Interesting set up J. I'm trying to make out the bottom under the grill and it almost looks concrete. What is it?
 
What is it?

its a tire rim. they are the standard fire ring at the camp I was cooking at, my uncle likes to spray paint it silver.

I jury rigged my roti with some blocks and rebar so I could set it up there,
 
I have smoked ribs and then reheated the next day on the gasser to sauce and serve. I felt they were great and definitly added some thing to them. The one time I did this for my Dad he said they were the best he had ever had. Maybe there is something to thid reheating-Q!!!
 
I let ribs rest quite often till the next day. Usually cut them into individual ribs and grill them on the kettle and serve.
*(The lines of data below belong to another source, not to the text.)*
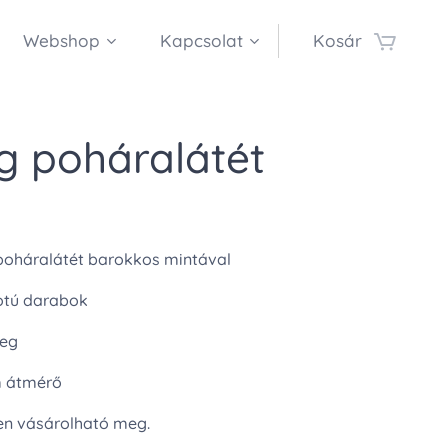
Webshop
Kapcsolat
Kosár
g poháralátét
poháralátét barokkos mintával
otú darabok
veg
m átmérő
n vásárolható meg.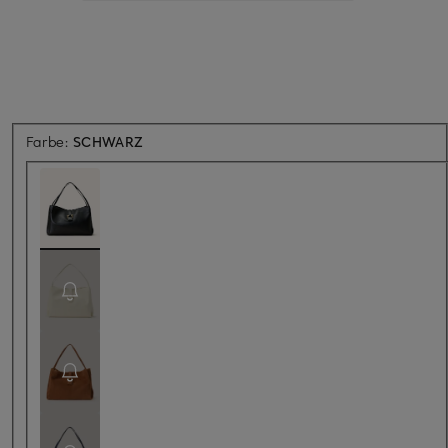
Farbe:
SCHWARZ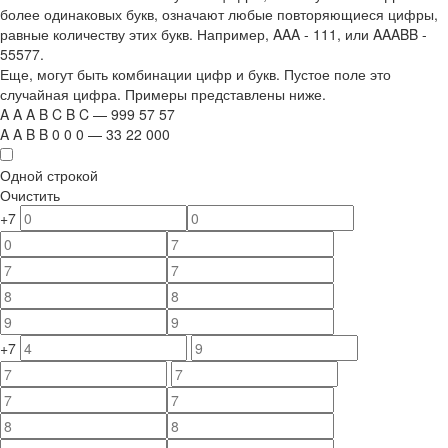
более одинаковых букв, означают любые повторяющиеся цифры,
равные количеству этих букв. Например,
AAA - 111
, или
AAABB -
55577.
Еще, могут быть комбинации цифр и букв. Пустое поле это
случайная цифра. Примеры представлены ниже.
A
A
A
B
C
B
C
—
999
5
7
5
7
A
A
B
B
0
0
0
—
33
22
000
Одной строкой
Очистить
+7
+7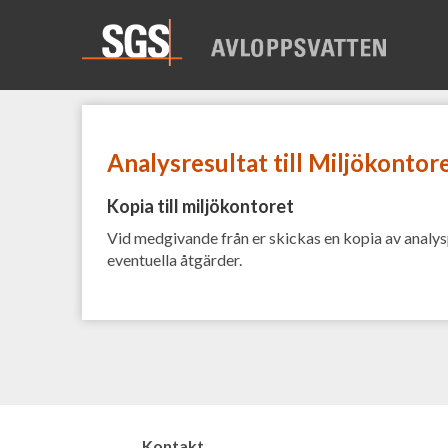
Skip
to
content
Analysresultat till Miljökontor
Kopia till miljökontoret
Vid medgivande från er skickas en kopia av analys
eventuella åtgärder.
Kontakt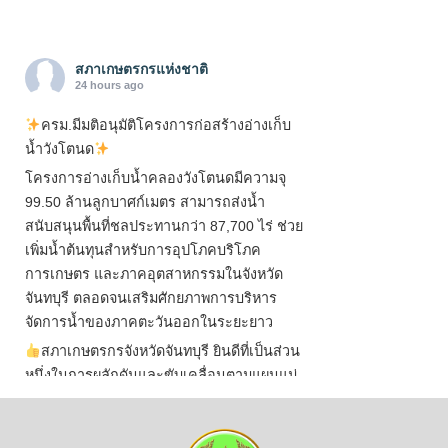
สภาเกษตรกรแห่งชาติ
24 hours ago
ครม.มีมติอนุมัติโครงการก่อสร้างอ่างเก็บ
น้ำวังโตนด
โครงการอ่างเก็บน้ำคลองวังโตนดมีความจุ
99.50 ล้านลูกบาศก์เมตร สามารถส่งน้ำ
สนับสนุนพื้นที่ชลประทานกว่า 87,700 ไร่ ช่วย
เพิ่มน้ำต้นทุนสำหรับการอุปโภคบริโภค
การเกษตร และภาคอุตสาหกรรมในจังหวัด
จันทบุรี ตลอดจนเสริมศักยภาพการบริหาร
จัดการน้ำของภาคตะวันออกในระยะยาว
สภาเกษตรกรจังหวัดจันทบุรี ยินดีที่เป็นส่วน
หนึ่งในการผลักดันและขับเคลื่อนตามแผนแม่
บทเพื่อพั
...
See More
ไม่สามารถดูเนื้อหานี้ได้ในขณะนี้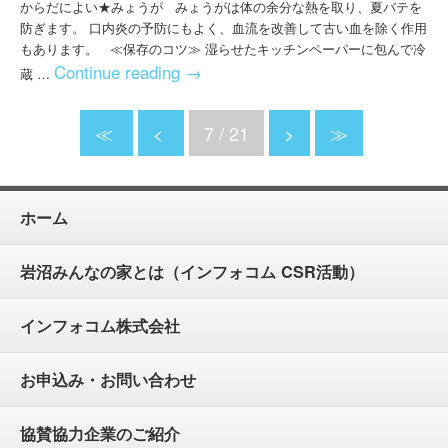
からだによい★みょうが みょうがは体の余分な熱を取り、夏バテを
防ぎます。 口内炎の予防にもよく、血流を改善して古い血を除く作用
もあります。 ≪保存のコツ≫ 湿らせたキッチンペーパーに包んで冷
Continue reading
→
蔵 …
≪
<
7 / 21
>
≫
ホーム
岩沼みんなの家とは（インフォコム CSR活動）
インフォコム株式会社
お申込み・お問い合わせ
協賛協力企業のご紹介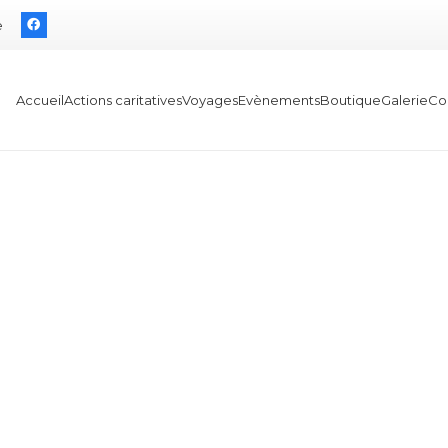
e
Accueil
Actions caritatives
Voyages
Evènements
Boutique
Galerie
Co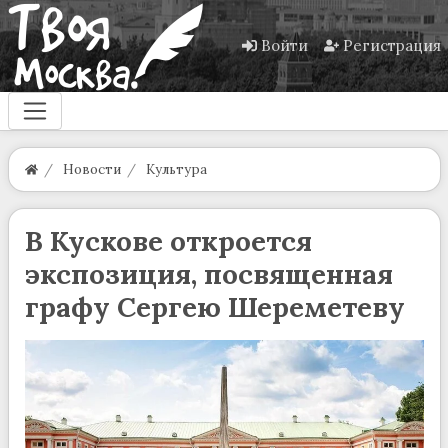
Войти
Регистрация
Новости
Культура
В Кускове откроется
экспозиция, посвященная
графу Сергею Шереметеву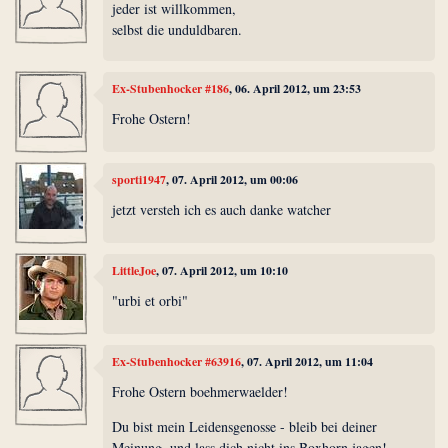
jeder ist willkommen,
selbst die unduldbaren.
Ex-Stubenhocker #186
, 06. April 2012, um 23:53
Frohe Ostern!
sporti1947
, 07. April 2012, um 00:06
jetzt versteh ich es auch danke watcher
LittleJoe
, 07. April 2012, um 10:10
"urbi et orbi"
Ex-Stubenhocker #63916
, 07. April 2012, um 11:04
Frohe Ostern boehmerwaelder!
Du bist mein Leidensgenosse - bleib bei deiner
Meinung, und lass dich nicht ins Boxhorn jagen!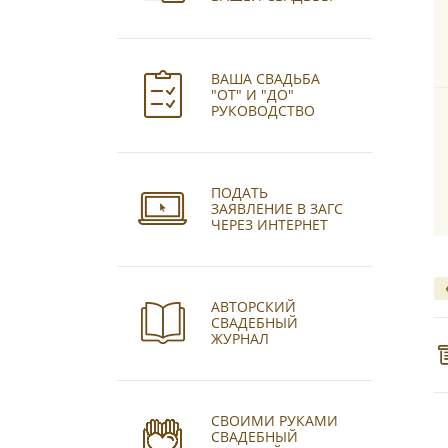
ВАША СВАДЬБА
"ОТ" И "ДО"
РУКОВОДСТВО
ПОДАТЬ
ЗАЯВЛЕНИЕ В ЗАГС
ЧЕРЕЗ ИНТЕРНЕТ
АВТОРСКИЙ
СВАДЕБНЫЙ
ЖУРНАЛ
СВОИМИ РУКАМИ
СВАДЕБНЫЙ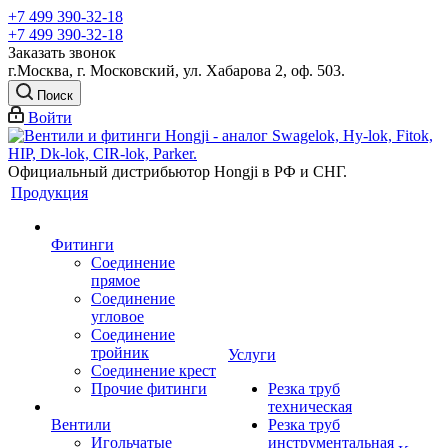
+7 499 390-32-18
+7 499 390-32-18
Заказать звонок
г.Москва, г. Московский, ул. Хабарова 2, оф. 503.
Поиск
Войти
Официальный дистрибьютор Hongji в РФ и СНГ.
Продукция
Фитинги
Соединение
прямое
Соединение
угловое
Соединение
тройник
Услуги
Соединение крест
Прочие фитинги
Резка труб
техническая
Вентили
Резка труб
Игольчатые
инструментальная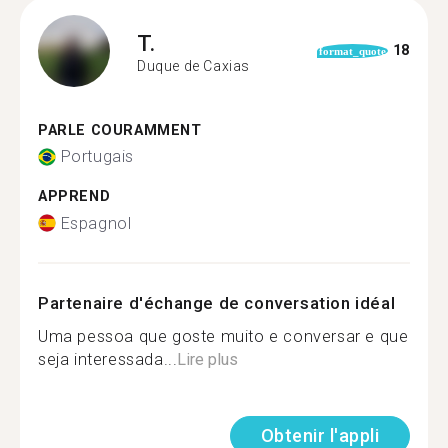
T.
18
format_quote
Duque de Caxias
PARLE COURAMMENT
Portugais
APPREND
Espagnol
Partenaire d'échange de conversation idéal
Uma pessoa que goste muito e conversar e que
seja interessada...
Lire plus
Obtenir l'appli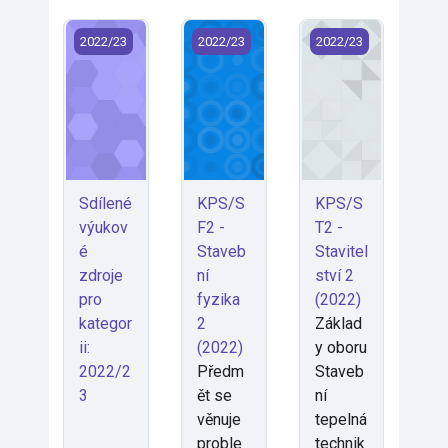
Sdílené výukové zdroje pro kategorii: 2022/23
KPS/SF2 - Stavební fyzika 2 (2022)
KPS/ST2 - Stavitels
2022/23
2022/23
2022/23
Sdílené
KPS/S
KPS/S
výukov
F2 -
T2 -
é
Staveb
Stavitel
zdroje
ní
ství 2
pro
fyzika
(2022)
kategor
2
Základ
ii:
(2022)
y oboru
2022/2
Předm
Staveb
3
ět se
ní
věnuje
tepelná
proble
technik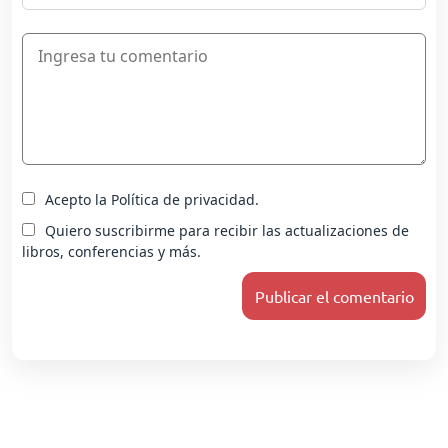
Acepto la Política de privacidad.
Quiero suscribirme para recibir las actualizaciones de
libros, conferencias y más.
It takes a lot of the pressure off on the day of the get together and lets you relax . Plus if you've ever over smoked your ribs (yes you can do it) letting it sit for a day will mellow out the smoke flavour
 
I heard Alton Brown of the food network say one time. I believe he was talking about PP or pork roast or something.

That it is the "tenderest" after resting of course in the foil etc.
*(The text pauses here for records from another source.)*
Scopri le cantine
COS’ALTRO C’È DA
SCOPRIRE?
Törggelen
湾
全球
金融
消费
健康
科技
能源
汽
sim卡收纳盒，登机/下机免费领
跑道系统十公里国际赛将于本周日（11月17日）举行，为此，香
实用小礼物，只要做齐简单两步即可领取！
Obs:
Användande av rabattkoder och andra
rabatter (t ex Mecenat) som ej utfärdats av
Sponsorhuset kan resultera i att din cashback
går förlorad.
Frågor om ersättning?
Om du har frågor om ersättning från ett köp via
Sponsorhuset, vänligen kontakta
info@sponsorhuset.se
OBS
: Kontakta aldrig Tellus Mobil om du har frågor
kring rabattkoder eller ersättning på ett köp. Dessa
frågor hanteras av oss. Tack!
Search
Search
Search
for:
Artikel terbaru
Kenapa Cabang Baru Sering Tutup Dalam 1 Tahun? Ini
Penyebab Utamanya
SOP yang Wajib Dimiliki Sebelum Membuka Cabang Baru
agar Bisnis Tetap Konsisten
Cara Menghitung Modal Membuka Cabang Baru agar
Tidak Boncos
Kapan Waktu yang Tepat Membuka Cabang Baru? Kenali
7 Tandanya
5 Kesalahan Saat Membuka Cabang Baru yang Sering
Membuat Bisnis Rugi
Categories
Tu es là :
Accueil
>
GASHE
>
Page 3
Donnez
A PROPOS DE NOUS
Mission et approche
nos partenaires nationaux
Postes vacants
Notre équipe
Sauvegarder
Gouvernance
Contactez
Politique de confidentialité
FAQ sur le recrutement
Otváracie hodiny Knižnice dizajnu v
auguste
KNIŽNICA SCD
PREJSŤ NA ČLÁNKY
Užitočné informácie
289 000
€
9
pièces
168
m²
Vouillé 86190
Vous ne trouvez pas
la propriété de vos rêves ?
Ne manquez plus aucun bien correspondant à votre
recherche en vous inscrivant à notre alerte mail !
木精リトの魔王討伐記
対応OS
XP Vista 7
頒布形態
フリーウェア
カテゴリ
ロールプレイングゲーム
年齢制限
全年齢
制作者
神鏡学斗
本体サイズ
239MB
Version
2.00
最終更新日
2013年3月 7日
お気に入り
"Once it cools and is reheated" it never gets "Quite" to the tenderness level it was.

I have found when I "overcooked" ribs, and they were fall off the bone. Which by the way I don't care for fall off the bone. Just my personal taste, not my family's.

Reheating the next day, the ribs are still pleanty tender enought yet they don't seam too fall off the bone. For me cooked just the way I want them.